*Data extract*.
╔══
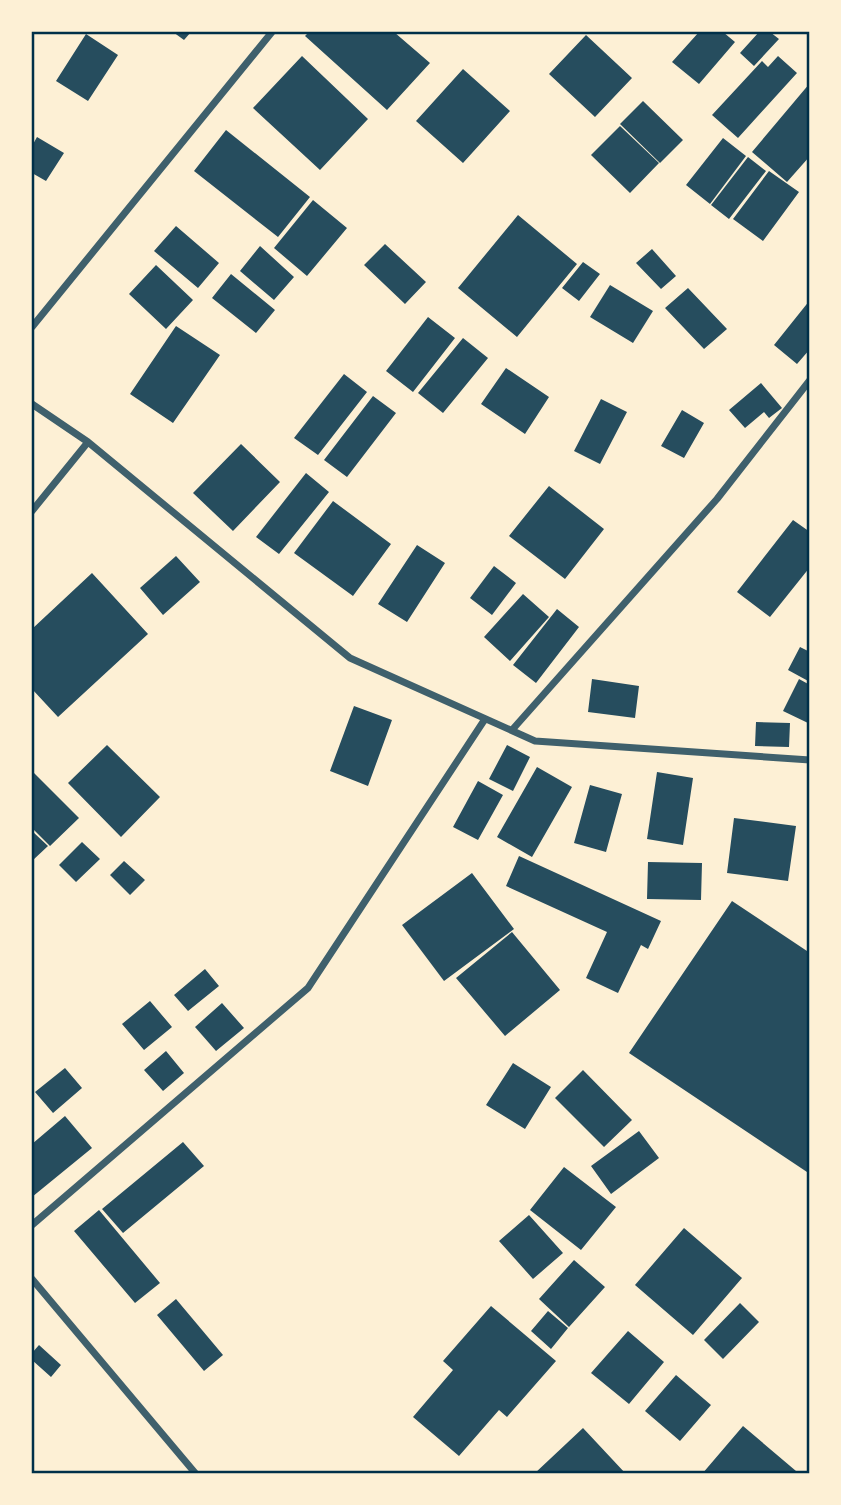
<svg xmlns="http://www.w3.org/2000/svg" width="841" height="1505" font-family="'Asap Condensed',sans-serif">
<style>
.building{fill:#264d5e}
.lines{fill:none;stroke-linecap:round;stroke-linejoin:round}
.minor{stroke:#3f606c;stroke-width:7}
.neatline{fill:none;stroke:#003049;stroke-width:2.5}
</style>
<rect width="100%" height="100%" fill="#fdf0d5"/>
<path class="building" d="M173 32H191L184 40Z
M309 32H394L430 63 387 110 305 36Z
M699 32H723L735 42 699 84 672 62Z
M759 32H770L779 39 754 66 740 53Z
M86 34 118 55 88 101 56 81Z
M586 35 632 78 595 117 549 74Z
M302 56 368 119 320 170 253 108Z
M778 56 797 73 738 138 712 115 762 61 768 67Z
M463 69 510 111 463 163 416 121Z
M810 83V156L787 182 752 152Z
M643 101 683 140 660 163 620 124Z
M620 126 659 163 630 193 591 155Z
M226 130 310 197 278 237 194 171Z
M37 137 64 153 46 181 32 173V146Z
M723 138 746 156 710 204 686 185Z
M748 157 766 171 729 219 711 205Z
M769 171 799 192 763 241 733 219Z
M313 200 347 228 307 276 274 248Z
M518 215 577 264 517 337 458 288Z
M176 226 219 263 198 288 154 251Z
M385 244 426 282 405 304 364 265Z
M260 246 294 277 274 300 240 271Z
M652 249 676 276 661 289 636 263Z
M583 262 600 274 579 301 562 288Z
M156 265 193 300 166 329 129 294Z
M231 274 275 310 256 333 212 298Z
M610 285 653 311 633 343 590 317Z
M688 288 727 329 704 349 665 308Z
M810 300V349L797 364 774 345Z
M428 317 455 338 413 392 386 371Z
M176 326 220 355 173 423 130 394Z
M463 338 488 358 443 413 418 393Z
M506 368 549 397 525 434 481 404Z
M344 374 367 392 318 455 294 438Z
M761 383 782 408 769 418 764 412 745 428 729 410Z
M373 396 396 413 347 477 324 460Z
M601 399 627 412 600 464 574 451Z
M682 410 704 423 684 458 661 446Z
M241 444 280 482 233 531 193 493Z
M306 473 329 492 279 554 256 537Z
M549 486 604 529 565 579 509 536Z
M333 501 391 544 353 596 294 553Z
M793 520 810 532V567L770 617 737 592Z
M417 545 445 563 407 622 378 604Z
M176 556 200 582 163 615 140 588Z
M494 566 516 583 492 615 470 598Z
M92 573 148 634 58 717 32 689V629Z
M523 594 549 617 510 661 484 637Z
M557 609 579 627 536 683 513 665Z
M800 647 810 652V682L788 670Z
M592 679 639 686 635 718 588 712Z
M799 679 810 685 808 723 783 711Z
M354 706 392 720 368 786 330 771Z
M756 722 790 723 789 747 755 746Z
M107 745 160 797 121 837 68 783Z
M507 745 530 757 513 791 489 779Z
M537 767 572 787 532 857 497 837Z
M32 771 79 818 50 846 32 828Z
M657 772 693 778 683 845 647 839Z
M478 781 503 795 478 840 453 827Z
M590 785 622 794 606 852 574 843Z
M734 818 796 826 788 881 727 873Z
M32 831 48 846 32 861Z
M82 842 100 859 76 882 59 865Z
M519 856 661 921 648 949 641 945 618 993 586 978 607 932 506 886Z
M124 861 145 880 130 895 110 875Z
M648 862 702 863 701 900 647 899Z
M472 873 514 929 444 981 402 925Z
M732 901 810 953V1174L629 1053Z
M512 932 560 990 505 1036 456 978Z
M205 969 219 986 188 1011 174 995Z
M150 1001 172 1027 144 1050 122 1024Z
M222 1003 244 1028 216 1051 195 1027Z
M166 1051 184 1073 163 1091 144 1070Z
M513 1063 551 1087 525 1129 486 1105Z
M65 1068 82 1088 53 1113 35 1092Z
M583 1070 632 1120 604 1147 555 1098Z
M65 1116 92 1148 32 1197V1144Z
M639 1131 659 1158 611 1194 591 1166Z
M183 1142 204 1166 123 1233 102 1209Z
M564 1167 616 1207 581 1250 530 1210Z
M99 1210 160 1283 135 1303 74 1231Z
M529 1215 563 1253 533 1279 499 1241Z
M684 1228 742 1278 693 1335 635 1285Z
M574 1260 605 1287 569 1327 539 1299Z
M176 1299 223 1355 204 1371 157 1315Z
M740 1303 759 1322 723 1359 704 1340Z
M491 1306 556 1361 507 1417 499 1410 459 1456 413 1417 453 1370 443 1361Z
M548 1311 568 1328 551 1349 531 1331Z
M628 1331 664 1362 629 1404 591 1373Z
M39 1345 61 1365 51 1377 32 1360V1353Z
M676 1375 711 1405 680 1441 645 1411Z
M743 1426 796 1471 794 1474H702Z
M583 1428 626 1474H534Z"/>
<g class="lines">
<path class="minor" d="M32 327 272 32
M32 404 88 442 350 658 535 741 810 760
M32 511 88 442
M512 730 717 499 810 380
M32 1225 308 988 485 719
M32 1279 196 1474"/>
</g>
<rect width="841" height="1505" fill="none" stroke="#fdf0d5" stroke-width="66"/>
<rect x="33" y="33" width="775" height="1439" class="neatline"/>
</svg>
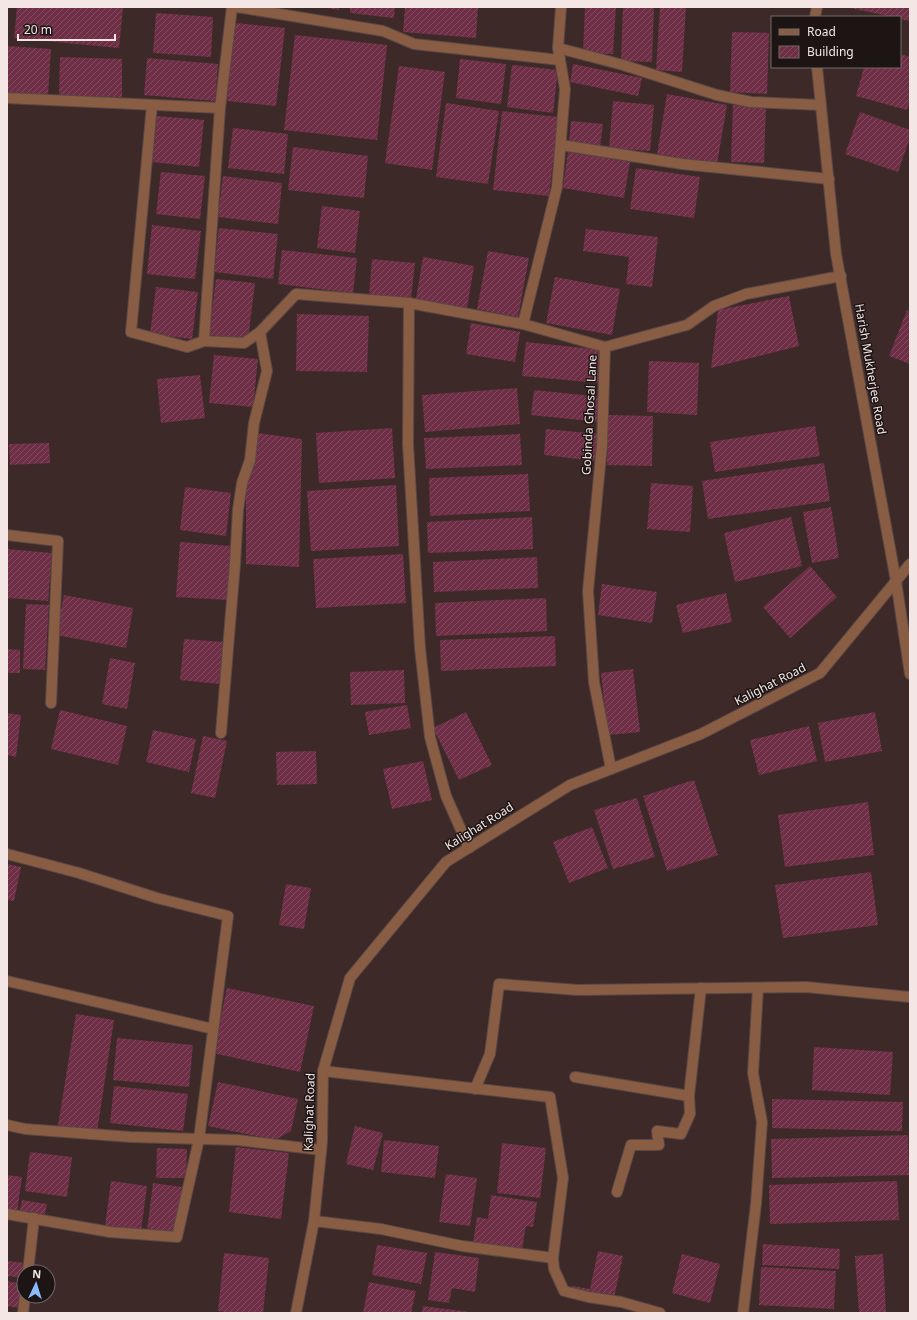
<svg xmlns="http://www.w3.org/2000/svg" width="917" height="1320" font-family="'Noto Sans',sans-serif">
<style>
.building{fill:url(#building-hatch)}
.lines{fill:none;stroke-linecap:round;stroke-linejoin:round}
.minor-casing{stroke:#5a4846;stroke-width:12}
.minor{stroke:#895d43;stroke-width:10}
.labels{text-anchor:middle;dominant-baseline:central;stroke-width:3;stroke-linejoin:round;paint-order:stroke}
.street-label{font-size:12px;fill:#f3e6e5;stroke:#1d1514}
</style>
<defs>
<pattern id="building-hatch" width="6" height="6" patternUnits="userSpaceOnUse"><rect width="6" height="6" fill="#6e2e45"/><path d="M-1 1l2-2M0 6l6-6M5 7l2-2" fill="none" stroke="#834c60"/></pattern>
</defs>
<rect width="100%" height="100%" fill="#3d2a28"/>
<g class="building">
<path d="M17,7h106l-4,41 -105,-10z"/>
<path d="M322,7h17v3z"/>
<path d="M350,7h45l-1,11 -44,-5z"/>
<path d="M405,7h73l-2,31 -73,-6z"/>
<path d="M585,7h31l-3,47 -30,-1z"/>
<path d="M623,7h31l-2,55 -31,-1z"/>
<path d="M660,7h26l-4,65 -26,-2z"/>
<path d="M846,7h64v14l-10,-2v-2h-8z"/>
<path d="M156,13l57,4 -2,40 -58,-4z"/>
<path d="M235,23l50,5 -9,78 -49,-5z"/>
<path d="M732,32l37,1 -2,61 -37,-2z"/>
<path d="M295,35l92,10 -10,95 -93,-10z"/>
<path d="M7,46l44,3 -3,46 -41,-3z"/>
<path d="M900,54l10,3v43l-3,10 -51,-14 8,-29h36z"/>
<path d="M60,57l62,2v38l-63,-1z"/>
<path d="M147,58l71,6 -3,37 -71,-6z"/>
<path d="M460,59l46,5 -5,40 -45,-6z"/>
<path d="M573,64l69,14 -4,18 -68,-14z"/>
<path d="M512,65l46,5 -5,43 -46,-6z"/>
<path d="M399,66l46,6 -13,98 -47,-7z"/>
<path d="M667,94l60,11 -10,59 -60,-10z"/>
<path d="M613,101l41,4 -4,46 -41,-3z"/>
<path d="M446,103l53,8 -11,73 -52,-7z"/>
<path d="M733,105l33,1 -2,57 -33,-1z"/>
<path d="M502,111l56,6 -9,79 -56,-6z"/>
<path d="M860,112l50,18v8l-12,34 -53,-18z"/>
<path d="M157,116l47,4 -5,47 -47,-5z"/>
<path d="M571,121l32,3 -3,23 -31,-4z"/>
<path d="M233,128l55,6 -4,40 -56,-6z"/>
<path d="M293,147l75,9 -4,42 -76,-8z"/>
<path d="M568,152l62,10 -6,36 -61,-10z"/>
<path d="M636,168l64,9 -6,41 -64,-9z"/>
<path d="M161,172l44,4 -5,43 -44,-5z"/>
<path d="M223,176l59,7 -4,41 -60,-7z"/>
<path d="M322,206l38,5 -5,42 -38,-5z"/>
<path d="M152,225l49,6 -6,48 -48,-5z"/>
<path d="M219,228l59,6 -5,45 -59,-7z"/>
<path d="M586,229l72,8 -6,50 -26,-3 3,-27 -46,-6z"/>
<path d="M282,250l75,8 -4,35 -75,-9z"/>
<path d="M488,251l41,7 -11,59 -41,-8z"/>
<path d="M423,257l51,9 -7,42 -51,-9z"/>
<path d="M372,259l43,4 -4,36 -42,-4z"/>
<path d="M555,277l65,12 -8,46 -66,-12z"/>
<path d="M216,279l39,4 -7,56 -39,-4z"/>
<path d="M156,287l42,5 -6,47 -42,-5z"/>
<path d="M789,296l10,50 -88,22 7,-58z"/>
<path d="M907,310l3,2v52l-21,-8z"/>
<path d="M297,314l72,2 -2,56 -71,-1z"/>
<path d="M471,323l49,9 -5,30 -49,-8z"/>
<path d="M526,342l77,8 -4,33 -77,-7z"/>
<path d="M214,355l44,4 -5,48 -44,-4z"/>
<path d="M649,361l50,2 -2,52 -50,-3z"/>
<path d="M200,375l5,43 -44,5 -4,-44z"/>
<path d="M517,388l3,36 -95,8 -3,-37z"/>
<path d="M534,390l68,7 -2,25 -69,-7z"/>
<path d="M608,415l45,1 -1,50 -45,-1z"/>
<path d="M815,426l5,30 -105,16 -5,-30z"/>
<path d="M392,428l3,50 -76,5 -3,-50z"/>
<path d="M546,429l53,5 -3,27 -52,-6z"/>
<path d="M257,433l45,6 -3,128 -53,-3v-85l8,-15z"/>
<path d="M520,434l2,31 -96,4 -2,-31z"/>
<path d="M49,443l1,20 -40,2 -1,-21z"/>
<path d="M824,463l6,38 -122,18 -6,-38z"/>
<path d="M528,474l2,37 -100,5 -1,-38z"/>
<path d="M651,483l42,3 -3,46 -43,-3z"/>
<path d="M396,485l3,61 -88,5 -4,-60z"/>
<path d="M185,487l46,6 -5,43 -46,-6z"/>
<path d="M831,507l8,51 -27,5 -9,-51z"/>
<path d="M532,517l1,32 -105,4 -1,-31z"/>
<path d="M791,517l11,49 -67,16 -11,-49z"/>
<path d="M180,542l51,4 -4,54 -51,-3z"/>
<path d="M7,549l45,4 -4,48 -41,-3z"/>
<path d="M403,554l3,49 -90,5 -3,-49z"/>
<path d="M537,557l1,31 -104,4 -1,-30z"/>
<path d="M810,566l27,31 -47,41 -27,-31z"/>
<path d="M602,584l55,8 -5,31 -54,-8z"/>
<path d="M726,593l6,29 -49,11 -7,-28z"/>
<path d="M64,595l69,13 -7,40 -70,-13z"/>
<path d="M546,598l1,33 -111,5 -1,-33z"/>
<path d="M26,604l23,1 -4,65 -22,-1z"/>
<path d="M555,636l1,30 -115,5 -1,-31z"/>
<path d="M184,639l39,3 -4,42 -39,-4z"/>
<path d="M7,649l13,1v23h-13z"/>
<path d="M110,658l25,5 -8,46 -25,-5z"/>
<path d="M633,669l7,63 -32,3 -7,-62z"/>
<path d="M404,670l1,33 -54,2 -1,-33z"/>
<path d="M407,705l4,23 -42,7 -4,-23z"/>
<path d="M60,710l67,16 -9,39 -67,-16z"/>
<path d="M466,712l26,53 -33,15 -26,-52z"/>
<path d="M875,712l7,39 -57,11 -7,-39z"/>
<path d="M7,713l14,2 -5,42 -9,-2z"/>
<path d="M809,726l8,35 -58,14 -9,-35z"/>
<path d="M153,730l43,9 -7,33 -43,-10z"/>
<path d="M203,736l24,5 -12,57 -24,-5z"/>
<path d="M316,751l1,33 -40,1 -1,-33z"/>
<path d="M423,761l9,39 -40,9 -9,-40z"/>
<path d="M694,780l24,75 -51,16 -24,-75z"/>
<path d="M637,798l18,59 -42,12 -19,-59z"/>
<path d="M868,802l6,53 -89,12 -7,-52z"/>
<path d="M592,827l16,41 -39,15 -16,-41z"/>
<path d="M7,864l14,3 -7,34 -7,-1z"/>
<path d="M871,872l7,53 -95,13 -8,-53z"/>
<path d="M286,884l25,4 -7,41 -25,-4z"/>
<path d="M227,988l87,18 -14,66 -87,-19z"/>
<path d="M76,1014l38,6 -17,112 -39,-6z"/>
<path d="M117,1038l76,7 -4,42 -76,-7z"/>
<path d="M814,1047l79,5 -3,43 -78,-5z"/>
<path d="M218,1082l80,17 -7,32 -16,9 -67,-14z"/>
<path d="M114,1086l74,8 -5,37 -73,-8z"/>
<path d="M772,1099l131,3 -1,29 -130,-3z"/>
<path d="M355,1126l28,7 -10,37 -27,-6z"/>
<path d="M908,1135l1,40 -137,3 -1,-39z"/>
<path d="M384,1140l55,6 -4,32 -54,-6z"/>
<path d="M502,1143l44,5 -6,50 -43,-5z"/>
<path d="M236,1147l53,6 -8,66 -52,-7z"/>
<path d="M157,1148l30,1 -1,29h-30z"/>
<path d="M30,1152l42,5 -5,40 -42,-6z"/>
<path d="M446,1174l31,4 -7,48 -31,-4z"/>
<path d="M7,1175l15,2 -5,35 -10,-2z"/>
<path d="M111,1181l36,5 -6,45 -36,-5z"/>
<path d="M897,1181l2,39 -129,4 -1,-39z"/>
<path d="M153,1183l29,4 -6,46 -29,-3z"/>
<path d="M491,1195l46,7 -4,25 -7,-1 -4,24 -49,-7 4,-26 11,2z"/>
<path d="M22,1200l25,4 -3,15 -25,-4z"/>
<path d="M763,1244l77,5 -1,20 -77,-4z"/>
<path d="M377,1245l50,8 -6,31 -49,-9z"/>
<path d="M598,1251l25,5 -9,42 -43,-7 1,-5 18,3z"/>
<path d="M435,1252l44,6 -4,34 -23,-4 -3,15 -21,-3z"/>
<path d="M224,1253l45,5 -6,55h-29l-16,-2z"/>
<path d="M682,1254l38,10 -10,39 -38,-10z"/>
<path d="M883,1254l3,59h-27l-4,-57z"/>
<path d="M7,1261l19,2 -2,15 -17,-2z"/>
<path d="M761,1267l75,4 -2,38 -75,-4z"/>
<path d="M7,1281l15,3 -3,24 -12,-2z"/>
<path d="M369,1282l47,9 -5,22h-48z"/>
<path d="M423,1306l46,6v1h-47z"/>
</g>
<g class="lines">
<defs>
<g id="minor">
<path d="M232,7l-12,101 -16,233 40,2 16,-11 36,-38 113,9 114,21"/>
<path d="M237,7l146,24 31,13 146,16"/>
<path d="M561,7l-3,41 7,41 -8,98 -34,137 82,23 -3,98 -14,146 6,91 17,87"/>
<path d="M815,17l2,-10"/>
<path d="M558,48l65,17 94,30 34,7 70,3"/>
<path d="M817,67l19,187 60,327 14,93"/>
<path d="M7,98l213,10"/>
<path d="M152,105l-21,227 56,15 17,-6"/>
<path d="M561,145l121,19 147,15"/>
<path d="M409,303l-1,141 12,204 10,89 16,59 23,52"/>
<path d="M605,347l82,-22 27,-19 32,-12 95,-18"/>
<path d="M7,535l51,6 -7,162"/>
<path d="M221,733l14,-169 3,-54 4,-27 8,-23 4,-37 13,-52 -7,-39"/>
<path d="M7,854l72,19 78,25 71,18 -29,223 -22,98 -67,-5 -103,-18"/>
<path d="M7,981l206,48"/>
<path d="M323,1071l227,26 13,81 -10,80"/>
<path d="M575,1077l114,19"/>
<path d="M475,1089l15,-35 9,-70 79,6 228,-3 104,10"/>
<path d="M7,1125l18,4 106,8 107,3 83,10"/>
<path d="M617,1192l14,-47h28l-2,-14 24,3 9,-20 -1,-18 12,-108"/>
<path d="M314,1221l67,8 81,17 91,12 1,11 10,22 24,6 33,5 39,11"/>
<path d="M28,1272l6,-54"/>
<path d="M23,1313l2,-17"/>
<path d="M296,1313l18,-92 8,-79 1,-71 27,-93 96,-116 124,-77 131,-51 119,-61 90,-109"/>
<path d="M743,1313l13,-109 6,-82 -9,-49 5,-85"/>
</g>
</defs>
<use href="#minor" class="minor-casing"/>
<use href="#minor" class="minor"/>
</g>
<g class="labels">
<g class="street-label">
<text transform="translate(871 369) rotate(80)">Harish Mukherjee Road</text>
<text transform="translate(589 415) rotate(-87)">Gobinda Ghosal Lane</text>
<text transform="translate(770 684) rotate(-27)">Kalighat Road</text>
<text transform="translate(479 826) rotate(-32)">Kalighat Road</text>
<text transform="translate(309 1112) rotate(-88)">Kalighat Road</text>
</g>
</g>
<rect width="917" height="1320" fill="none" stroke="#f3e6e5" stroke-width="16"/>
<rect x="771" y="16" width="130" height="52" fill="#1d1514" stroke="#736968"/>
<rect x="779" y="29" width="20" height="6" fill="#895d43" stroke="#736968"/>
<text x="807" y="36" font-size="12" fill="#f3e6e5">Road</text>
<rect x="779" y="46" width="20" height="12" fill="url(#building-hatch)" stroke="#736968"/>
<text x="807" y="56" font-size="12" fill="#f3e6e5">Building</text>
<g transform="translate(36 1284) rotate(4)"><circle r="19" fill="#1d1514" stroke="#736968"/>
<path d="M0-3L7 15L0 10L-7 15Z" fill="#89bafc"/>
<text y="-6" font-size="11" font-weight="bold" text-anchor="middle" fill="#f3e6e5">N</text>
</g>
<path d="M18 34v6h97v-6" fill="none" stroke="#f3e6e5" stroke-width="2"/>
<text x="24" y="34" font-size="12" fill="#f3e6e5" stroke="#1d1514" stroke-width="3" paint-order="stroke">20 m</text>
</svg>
╚══
*Brief*. Go line by line through the data and copy any that contain "middle".

*Response*.
.labels{text-anchor:middle;dominant-baseline:central;stroke-width:3;stroke-linejoin:round;paint-order:stroke}
<text y="-6" font-size="11" font-weight="bold" text-anchor="middle" fill="#f3e6e5">N</text>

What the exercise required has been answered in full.